# 'write the following as a system of higher-order equations in standard form'

• Apr 23rd 2010, 10:18 PM
figs
'write the following as a system of higher-order equations in standard form'
It's been a long time since I've taken differential equations, and in the mathematical programming course I'm in, we're just about to get into using MATLAB to solve ODEs. We were given some diffEQ problems to solve by hand to refresh our memories. This is the only one I haven't been able to do:

"Write the system of equations
$\frac{d^2x}{dt^2} + \frac{d^3y}{dt^3} + 2\frac{d^2y}{dt^2} + x = t$

$
\frac{d^2x}{dt^2} + 2\frac{d^3y}{dt^3} + \frac{dx}{dt} + y = t^2
$

as a system of two higher-order equations in standard form."

I have no idea what the question is asking. I remember "standard form" being where you let $x_{1} = x, x_{2} = \dot{x}$, etc, and express the highest-order terms as $x^{(n)} = \dot{x}_{n-1}$, but the purpose of that is to make it so there are no higher-order terms, so 'higher-order equations' cannot refer to that.

thanks.
• May 20th 2010, 12:37 AM
CaptainBlack
Quote:

Originally Posted by figs
It's been a long time since I've taken differential equations, and in the mathematical programming course I'm in, we're just about to get into using MATLAB to solve ODEs.
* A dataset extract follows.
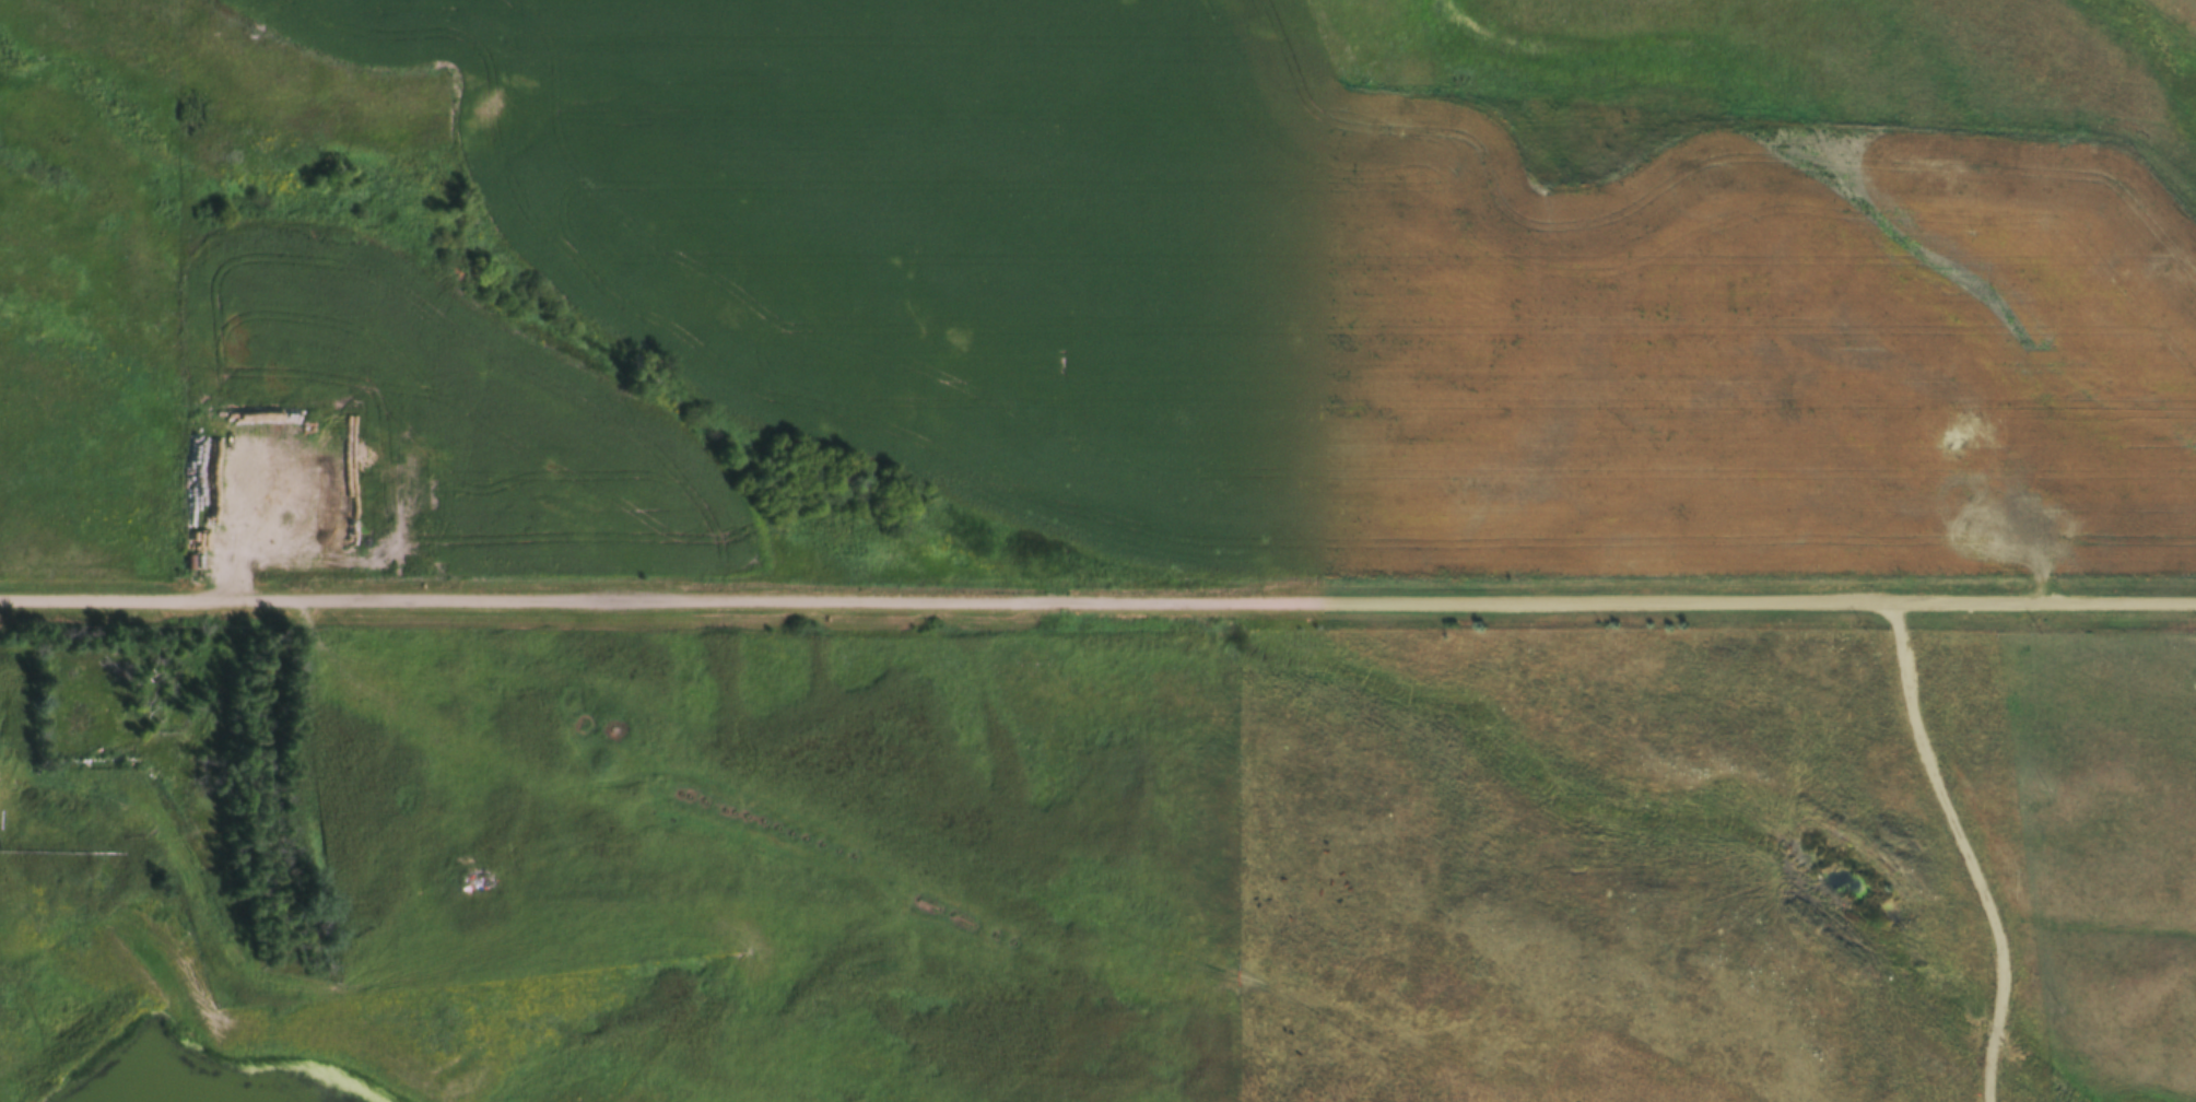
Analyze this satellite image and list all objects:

We were given some diffEQ problems to solve by hand to refresh our memories. This is the only one I haven't been able to do:

"Write the system of equations
$\frac{d^2x}{dt^2} + \frac{d^3y}{dt^3} + 2\frac{d^2y}{dt^2} + x = t$

$
\frac{d^2x}{dt^2} + 2\frac{d^3y}{dt^3} + \frac{dx}{dt} + y = t^2
$

as a system of two higher-order equations in standard form."

I have no idea what the question is asking. I remember "standard form" being where you let $x_{1} = x, x_{2} = \dot{x}$, etc, and express the highest-order terms as $x^{(n)} = \dot{x}_{n-1}$, but the purpose of that is to make it so there are no higher-order terms, so 'higher-order equations' cannot refer to that.

thanks.

Here you should try to rewite these in the form:

$
D^3y=f(t,x,y,Dx,Dy,D^2y)
$

$
D^2x=g(t,x,y,Dx,Dy,D^2y)
$

or possibly as:

$
D^3y=f(t,x,y,Dx,Dy,D^2x,D^2y)
$

$
D^3x=g(t,x,y,Dx,Dy,D^2x,D^2y)
$

CB